A Double Bottom?

March 12, 2008 by John Schloegel  
Filed under Commentary, Sector Rotation

Market pundits have been all-too easily calling a double bottom based on the S&P 500’s action the past few days. I’ve read and heard from more than a few practitioners that we successfully tested the January 22nd lows and can now begin to build a new bull market. Things are never so textbook simple.

On the other hand, I’ve heard from an equal amount of folks that the S&P 500 is tracing a familiar path to what happened in the 2001/2002 bear market. They will tell you we are sloppily trading -15 to -20% off the highs, with intermittent rallies, only to have subsequent drawdowns and new lows. They will point back to the similar choppy action earlier in this decade’s bear market.

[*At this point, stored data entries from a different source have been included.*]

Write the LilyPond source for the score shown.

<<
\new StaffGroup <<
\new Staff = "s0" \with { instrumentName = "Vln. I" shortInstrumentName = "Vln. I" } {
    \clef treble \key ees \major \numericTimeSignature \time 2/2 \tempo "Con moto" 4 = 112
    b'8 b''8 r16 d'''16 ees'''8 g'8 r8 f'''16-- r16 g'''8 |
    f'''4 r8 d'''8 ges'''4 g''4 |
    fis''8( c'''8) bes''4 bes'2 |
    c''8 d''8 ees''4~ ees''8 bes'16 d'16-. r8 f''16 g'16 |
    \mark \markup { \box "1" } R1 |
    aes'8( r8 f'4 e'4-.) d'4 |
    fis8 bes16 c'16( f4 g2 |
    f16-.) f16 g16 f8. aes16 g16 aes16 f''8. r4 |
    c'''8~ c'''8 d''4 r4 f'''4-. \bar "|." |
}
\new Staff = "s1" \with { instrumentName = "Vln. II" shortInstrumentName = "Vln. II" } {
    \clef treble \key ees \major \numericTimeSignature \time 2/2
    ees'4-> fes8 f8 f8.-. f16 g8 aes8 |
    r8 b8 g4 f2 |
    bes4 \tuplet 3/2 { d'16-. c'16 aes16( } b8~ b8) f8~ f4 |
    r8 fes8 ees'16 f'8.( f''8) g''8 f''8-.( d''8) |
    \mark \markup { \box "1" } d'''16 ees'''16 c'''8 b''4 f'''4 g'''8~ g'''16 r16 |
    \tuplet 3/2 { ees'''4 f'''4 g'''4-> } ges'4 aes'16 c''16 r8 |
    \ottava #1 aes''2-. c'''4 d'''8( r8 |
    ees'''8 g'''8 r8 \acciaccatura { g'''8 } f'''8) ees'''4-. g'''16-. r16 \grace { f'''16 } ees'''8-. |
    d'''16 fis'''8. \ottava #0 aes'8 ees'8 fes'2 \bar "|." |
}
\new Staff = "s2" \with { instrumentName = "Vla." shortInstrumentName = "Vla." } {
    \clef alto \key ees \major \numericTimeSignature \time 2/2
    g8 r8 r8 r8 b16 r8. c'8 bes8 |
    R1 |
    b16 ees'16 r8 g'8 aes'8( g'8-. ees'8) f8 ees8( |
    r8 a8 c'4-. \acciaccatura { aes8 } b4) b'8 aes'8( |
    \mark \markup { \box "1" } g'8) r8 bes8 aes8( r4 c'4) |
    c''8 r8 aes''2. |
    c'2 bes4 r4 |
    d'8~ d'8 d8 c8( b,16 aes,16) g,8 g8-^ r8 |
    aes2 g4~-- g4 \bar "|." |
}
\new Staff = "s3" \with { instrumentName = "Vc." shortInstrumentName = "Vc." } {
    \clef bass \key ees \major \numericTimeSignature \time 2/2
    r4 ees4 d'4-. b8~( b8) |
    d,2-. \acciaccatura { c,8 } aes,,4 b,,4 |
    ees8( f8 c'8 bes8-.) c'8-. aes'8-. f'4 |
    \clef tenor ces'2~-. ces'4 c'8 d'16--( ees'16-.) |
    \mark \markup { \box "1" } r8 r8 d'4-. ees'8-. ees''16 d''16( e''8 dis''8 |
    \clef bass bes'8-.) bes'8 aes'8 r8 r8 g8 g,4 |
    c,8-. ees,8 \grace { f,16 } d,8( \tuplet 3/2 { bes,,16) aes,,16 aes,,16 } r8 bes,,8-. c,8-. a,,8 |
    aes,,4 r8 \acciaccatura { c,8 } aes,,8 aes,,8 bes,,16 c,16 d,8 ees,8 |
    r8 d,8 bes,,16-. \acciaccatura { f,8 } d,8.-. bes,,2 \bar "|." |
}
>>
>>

Either way, does it necessarily matter exactly where we are at the present time? The best course of action is to spot the opportunities, avoid the calamities, maintain a prescription of core and counter strategies (always knowing you could be wrong), and seeking to capitalize on emerging trends that come along now and then. There is nothing in financial theory that says double bottoms occur every time, or past bear markets tend to repeat themselves in similar fashion over and over again.

Frankly, the old axiom is probably the best one to emulate — “The market can remain irrational longer than you can remain solvent.” Both bulls and bears have had difficult days of late, so be careful out there!